START Data records

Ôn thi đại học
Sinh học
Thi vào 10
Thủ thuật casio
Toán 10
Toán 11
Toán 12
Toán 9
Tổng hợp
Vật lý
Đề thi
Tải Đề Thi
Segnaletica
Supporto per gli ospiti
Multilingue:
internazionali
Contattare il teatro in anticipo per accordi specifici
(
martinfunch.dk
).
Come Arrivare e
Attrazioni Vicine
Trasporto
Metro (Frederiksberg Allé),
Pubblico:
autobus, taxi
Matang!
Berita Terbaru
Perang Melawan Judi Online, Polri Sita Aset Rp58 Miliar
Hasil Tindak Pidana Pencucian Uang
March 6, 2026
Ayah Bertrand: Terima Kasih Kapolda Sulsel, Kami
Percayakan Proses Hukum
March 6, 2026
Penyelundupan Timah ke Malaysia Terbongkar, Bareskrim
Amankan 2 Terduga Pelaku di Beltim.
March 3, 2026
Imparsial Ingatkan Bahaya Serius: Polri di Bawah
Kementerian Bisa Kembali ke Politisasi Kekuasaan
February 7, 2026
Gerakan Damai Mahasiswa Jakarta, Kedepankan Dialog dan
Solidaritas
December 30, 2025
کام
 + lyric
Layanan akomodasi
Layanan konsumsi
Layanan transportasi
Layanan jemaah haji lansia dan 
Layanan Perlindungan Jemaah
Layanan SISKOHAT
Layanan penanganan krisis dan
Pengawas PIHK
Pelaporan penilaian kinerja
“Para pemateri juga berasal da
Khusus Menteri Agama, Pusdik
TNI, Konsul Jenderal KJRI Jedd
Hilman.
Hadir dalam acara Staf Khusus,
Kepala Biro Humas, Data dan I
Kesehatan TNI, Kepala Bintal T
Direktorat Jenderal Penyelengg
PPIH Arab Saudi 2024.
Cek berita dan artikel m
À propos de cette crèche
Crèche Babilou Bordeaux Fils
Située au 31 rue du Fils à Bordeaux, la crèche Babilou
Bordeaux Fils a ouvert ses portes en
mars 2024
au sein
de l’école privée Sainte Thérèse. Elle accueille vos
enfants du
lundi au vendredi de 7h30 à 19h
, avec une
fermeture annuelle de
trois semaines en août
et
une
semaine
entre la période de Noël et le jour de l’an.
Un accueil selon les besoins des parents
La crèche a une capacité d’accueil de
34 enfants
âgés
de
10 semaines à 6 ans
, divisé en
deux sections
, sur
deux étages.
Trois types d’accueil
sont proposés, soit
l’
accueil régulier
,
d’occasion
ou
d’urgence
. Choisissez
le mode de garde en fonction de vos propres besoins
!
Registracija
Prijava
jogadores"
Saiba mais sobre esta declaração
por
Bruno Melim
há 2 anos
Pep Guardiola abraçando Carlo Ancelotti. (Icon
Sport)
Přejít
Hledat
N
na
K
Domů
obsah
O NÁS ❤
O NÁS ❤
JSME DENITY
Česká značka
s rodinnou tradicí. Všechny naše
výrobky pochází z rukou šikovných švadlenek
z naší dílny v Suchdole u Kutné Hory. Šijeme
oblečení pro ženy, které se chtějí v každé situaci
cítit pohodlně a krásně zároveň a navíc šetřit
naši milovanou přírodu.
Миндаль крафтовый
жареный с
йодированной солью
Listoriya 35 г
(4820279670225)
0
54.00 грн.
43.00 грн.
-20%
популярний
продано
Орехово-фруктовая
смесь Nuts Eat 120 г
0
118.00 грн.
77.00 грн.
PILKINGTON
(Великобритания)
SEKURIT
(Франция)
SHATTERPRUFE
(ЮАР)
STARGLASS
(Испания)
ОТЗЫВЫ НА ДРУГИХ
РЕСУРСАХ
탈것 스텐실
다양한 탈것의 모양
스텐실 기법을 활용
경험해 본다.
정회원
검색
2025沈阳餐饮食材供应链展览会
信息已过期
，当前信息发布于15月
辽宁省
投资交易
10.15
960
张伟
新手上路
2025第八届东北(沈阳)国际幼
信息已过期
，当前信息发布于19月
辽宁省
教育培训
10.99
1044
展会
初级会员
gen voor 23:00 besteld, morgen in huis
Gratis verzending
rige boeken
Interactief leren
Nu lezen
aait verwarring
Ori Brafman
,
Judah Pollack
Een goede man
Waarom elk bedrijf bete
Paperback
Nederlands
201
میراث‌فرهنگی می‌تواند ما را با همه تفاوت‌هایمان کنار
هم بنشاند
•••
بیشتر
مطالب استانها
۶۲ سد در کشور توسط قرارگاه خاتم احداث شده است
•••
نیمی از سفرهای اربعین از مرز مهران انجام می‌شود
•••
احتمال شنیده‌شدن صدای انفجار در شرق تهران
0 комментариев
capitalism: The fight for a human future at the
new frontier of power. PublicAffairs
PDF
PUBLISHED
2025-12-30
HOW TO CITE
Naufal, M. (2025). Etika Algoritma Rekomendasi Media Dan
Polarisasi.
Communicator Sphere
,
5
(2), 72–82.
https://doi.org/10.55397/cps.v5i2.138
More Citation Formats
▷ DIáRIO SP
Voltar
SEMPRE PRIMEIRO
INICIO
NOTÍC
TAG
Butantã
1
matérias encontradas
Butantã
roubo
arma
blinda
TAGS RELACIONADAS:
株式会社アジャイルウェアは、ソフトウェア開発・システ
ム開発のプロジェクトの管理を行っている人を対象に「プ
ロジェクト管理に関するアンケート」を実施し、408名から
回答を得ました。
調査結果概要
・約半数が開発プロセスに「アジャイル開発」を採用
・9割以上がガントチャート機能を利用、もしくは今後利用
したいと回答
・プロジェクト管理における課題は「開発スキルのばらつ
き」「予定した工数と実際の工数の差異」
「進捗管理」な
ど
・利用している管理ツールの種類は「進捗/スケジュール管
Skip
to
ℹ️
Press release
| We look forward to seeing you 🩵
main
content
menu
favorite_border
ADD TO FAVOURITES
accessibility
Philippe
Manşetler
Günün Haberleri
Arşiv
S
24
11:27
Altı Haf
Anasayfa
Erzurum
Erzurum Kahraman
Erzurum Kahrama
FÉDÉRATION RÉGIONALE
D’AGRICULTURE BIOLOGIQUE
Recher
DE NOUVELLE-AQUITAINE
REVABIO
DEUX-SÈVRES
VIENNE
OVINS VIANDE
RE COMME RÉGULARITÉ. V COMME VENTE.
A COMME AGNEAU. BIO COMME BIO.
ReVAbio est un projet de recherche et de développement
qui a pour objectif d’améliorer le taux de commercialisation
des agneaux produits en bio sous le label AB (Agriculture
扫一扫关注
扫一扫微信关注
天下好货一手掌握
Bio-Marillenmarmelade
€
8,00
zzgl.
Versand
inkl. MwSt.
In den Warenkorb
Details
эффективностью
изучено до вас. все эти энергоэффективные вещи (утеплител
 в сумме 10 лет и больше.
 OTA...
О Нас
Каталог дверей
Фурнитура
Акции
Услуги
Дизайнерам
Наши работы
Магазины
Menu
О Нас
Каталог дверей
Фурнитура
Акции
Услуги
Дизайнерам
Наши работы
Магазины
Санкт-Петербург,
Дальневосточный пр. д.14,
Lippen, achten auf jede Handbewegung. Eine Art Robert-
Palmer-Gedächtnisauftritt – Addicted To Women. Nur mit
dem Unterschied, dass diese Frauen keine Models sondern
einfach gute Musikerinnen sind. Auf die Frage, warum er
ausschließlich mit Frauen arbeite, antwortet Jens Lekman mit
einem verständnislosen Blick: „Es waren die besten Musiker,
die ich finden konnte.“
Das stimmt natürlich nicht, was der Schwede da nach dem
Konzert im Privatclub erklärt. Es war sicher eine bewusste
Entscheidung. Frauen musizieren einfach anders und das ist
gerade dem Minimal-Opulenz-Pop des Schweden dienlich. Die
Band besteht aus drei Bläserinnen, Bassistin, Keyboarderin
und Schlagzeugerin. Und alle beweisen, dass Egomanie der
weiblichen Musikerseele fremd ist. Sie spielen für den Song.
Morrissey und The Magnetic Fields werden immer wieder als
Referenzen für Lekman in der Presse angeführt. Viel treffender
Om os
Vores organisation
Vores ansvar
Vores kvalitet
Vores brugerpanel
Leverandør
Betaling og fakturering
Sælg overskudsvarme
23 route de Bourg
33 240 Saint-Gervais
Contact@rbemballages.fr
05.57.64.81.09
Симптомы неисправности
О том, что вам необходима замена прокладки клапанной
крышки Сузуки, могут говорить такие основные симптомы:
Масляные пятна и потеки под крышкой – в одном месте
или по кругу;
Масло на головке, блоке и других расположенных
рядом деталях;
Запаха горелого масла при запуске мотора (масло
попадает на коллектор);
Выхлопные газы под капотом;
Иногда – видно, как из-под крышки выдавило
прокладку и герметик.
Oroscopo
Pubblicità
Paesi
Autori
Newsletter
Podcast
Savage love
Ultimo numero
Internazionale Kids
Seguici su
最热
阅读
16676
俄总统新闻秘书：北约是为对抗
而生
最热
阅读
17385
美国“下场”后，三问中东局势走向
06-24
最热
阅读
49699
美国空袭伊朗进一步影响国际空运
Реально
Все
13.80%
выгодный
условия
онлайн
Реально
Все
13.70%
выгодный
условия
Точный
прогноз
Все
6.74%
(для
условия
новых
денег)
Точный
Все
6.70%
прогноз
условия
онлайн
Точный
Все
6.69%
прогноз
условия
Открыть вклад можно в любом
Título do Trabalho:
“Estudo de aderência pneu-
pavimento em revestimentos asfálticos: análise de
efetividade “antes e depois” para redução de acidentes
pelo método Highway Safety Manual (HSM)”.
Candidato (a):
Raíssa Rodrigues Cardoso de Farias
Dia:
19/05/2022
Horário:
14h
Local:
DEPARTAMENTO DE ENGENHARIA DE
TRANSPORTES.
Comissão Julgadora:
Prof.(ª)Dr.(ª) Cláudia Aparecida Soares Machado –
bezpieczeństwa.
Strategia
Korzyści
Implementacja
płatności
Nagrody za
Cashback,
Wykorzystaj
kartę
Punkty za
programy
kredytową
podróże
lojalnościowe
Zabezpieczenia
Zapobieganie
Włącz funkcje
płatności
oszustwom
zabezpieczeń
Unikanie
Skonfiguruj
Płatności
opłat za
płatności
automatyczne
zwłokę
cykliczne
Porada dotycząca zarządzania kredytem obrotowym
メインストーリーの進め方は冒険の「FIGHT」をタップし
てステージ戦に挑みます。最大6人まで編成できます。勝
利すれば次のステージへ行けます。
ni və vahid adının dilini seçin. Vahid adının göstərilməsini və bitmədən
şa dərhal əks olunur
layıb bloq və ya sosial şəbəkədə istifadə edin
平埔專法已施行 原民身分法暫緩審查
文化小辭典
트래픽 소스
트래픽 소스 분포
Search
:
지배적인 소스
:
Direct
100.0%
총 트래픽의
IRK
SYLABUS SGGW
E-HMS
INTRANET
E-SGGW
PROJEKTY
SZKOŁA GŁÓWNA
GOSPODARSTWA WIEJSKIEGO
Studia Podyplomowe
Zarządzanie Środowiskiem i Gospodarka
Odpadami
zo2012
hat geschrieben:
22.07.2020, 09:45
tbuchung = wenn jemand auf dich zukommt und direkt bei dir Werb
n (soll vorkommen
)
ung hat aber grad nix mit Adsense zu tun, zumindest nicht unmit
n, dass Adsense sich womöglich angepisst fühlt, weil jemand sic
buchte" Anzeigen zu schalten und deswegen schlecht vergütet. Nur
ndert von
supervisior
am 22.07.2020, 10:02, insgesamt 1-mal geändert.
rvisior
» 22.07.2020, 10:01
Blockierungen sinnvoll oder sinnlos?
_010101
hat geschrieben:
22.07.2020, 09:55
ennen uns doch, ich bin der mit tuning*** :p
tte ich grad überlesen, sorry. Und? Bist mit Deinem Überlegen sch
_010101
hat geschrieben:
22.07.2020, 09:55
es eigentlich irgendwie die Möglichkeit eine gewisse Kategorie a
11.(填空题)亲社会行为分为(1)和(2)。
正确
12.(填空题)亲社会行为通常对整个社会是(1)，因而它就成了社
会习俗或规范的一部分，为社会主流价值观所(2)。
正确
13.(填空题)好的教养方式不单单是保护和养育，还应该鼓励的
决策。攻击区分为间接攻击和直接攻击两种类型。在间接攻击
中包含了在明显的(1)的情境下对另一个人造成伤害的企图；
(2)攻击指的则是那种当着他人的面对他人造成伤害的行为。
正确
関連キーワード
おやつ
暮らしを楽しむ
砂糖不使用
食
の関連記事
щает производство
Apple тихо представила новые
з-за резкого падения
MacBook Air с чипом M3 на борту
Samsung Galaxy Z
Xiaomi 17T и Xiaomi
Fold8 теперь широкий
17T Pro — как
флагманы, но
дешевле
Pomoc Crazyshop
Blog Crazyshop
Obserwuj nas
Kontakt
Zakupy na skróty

END Data records

**Task objective:** From the records above, give again exactly the lines running from the line with "Cek berita dan artikel m" to the line with "La crèche a une capacité d’accueil de", inclusive.

**Result of this exercise:**
Cek berita dan artikel m
À propos de cette crèche
Crèche Babilou Bordeaux Fils
Située au 31 rue du Fils à Bordeaux, la crèche Babilou
Bordeaux Fils a ouvert ses portes en
mars 2024
au sein
de l’école privée Sainte Thérèse. Elle accueille vos
enfants du
lundi au vendredi de 7h30 à 19h
, avec une
fermeture annuelle de
trois semaines en août
et
une
semaine
entre la période de Noël et le jour de l’an.
Un accueil selon les besoins des parents
La crèche a une capacité d’accueil de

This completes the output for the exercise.